Near-infrared spectroscopy (NIRS) is a noninvasive technique that utilizes light in the near-infrared spectrum to assess regional tissue oxygenation. The initial application of NIRS focused on measuring cerebral oxygenation. Recently, numerous studies focused on the utility of NIRS in measuring abdominal regional perfusion in preterm and full-term neonates-hepatic (right subcostal) and mesenteric (left lower quadrant/infra-umbilical probe). Abdominal NIRS, specifically the infraumbilical values obtained within the first week of life, is a useful tool for the evaluation of feeding intolerance and an early marker of the development of necrotizing enterocolitis (NEC) as changes in NIRS in the first 24 hours of abdominal symptoms helps define NEC severity.
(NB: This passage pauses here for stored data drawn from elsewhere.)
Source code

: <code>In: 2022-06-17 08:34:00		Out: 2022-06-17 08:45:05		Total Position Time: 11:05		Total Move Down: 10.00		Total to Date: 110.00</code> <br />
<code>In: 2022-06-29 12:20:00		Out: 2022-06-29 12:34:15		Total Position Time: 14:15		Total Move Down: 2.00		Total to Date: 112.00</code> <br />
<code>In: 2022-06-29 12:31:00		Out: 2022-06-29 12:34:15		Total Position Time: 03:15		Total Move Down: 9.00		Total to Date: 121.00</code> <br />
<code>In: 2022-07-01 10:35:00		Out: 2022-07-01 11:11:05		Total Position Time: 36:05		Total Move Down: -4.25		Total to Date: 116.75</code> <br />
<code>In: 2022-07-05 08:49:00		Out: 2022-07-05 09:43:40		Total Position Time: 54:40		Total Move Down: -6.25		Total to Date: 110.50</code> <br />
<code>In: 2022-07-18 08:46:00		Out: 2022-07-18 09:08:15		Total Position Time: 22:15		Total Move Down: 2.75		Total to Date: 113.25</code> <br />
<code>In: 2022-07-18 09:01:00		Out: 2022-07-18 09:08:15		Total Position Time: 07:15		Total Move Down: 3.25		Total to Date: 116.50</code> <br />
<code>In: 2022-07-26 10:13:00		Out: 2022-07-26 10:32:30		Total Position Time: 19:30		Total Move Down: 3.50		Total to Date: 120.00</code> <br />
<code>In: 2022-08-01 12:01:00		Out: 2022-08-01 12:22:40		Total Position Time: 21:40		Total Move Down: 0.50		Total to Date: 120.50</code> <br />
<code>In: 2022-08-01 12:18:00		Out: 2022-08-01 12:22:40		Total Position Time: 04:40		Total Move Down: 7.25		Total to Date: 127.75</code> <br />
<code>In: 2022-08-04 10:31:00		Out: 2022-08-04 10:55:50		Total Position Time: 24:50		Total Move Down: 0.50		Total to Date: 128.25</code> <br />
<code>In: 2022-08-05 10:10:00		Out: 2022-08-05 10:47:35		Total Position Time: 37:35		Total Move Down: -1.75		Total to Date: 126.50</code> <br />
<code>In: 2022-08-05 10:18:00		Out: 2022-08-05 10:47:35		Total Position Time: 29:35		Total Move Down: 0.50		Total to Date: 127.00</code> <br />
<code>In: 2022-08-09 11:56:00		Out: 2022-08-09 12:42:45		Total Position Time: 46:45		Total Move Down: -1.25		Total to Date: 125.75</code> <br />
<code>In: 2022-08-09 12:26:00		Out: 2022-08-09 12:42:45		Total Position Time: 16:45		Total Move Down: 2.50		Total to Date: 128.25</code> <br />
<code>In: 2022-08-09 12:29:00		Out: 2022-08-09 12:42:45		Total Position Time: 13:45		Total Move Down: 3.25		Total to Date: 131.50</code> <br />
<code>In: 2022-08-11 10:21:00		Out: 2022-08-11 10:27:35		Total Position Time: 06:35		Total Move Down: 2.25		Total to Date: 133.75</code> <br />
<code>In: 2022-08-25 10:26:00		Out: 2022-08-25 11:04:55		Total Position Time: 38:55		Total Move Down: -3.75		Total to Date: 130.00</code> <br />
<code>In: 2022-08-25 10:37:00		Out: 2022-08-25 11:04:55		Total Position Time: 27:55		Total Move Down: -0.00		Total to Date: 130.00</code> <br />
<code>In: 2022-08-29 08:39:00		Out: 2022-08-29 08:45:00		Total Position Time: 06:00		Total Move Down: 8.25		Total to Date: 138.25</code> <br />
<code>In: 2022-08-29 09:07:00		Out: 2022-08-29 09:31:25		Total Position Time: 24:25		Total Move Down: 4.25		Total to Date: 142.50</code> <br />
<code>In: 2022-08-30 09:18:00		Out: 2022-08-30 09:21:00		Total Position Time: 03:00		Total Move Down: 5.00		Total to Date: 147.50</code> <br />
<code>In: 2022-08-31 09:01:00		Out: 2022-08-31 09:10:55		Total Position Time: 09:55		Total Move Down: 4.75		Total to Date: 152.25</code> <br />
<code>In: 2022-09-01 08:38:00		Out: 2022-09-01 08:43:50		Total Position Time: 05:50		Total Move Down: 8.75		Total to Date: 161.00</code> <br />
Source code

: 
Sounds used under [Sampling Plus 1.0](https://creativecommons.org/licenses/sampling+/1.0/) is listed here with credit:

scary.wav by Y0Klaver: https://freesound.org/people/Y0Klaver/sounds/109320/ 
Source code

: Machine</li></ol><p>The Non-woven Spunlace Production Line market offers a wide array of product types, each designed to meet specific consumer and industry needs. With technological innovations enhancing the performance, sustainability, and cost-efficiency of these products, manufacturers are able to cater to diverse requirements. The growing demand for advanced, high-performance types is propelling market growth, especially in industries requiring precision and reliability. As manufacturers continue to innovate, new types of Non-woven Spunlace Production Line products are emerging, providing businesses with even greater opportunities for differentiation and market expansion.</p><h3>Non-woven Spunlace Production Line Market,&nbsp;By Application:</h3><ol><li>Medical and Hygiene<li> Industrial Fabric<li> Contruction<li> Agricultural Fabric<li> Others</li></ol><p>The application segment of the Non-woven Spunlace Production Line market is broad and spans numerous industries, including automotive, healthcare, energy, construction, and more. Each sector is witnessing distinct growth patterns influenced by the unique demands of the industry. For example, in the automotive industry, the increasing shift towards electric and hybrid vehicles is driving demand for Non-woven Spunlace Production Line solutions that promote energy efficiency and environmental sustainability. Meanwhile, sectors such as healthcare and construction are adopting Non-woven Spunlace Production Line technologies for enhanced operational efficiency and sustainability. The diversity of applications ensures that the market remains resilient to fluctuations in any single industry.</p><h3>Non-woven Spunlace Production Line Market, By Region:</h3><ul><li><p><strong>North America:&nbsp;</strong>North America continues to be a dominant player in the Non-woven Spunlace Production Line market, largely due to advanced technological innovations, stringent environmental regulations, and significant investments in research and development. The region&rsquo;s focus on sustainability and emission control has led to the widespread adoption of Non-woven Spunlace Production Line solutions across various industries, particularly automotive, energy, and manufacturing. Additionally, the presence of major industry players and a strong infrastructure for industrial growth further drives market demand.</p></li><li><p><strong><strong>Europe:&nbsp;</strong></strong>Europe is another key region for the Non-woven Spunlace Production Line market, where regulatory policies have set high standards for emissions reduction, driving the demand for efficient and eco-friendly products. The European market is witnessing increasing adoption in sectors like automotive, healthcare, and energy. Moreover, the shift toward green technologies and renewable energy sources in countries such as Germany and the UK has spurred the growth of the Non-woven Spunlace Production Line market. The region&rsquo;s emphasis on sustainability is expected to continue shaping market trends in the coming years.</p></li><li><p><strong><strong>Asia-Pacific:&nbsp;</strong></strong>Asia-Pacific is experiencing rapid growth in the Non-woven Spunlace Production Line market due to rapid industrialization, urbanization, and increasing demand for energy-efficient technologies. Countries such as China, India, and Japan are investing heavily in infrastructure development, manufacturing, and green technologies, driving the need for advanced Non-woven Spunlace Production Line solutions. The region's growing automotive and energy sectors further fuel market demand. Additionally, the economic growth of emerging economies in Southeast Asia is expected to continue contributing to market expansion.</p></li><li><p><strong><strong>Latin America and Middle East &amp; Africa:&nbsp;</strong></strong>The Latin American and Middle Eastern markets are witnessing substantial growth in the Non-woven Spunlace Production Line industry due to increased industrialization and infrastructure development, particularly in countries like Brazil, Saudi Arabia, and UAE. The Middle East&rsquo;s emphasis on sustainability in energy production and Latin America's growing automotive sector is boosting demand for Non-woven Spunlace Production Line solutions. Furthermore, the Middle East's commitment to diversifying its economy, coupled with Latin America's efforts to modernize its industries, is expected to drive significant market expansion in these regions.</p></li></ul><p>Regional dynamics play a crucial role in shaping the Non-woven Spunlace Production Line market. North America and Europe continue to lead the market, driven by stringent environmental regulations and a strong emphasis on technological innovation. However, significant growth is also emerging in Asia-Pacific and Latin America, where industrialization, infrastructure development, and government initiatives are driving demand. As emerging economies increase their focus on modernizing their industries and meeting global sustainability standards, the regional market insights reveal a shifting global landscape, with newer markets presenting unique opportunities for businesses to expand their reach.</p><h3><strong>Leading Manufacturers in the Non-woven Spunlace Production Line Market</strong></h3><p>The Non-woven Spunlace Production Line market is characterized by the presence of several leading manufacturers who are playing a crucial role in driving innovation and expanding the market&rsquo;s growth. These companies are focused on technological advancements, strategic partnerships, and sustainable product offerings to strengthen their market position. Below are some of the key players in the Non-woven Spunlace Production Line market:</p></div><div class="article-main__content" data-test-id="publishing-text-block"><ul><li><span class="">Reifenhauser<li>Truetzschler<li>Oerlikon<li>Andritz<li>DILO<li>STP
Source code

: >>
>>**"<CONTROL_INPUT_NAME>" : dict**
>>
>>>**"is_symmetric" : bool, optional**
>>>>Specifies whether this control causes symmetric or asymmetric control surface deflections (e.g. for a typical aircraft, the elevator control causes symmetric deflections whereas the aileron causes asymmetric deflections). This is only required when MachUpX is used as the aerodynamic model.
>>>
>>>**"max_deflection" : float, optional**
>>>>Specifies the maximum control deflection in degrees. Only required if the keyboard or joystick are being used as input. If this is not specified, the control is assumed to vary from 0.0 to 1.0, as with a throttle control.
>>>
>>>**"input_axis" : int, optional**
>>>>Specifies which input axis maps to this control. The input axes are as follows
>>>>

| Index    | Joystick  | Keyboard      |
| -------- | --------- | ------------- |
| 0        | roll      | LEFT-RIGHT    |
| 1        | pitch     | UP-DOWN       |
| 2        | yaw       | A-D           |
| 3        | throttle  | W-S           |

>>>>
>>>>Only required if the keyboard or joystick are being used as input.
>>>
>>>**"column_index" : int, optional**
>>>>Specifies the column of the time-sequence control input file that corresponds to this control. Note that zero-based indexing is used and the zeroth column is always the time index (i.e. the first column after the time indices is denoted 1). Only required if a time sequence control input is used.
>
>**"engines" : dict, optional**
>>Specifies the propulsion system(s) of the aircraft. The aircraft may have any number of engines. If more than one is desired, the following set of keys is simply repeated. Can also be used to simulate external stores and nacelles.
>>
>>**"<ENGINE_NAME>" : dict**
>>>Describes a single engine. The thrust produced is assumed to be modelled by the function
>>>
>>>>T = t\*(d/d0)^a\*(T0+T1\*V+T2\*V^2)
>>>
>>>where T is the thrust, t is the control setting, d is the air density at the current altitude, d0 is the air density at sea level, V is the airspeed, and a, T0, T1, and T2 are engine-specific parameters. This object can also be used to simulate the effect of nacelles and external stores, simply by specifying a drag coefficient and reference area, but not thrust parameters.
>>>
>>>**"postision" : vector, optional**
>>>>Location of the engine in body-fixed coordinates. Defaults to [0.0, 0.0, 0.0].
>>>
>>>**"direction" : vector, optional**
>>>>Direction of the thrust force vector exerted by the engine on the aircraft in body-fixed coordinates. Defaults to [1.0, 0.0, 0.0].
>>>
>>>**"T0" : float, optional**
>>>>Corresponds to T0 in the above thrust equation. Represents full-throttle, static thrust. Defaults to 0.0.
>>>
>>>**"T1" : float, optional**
In addition, NIRS holds promise in identifying changes in abdominal regional perfusion with blood transfusion. The goal of this review is to summarize the current knowledge of factors affecting abdominal NIRS measurements, specifically alterations associated with feeding, blood transfusion, and necrotizing enterocolitis (NEC). We present information from the published clinical research in conjunction with information collected from an extensive search in the databases PubMed, EMBASE, and Scopus. · Abdominal NIRS is still an underutilized tool at the bedside in various clinical conditions.. · Compared with cerebral NIRS, splanchnic NIRS has more variability.. · Splanchnic NIRS can be used for clinical conditions such as feeding, blood transfusion, and NEC.. · There is a need for standardized algorithms in infants based on their GA and clinical diagnosis..
近红外光谱(NIRS)是一种非侵入性技术,它利用近红外光谱中的光来评估局部组织氧合情况。NIRS最初的应用集中在测量脑氧合。最近,大量研究聚焦于NIRS在测量早产儿和足月儿腹部局部灌注方面的效用——肝脏(右肋下)和肠系膜(左下腹/脐下探头)。腹部NIRS,特别是在出生后第一周内获得的脐下数值,是评估喂养不耐受的有用工具,也是坏死性小肠结肠炎(NEC)发展的早期标志物,因为腹部症状出现后的头24小时内NIRS的变化有助于确定NEC的严重程度。此外,NIRS有望识别输血时腹部局部灌注的变化。本综述的目的是总结影响腹部NIRS测量的因素的现有知识,特别是与喂养、输血和坏死性小肠结肠炎(NEC)相关的改变。我们结合从数据库PubMed、EMBASE和Scopus广泛检索收集的信息,展示已发表临床研究中的信息。· 在各种临床情况下,腹部NIRS在床边仍是一种未充分利用的工具。· 与脑NIRS相比,内脏NIRS的变异性更大。· 内脏NIRS可用于诸如喂养、输血和NEC等临床情况。· 需要基于婴儿的胎龄(GA)和临床诊断制定标准化算法。